Material supplied -
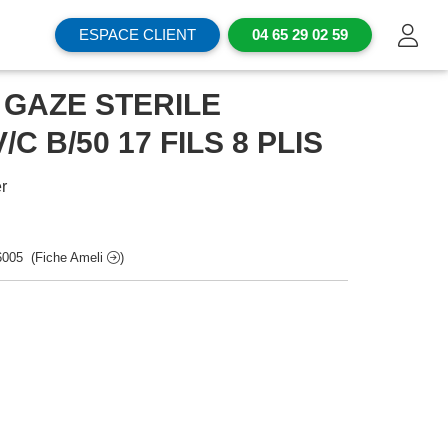
ESPACE CLIENT
04 65 29 02 59
GAZE STERILE
/C B/50 17 FILS 8 PLIS
r
6005
(Fiche Ameli
)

Exercise - Without the pictures, restate all of the entries above verbatim.

Result below -
ESPACE CLIENT
04 65 29 02 59
GAZE STERILE
/C B/50 17 FILS 8 PLIS
r
6005
(Fiche Ameli
)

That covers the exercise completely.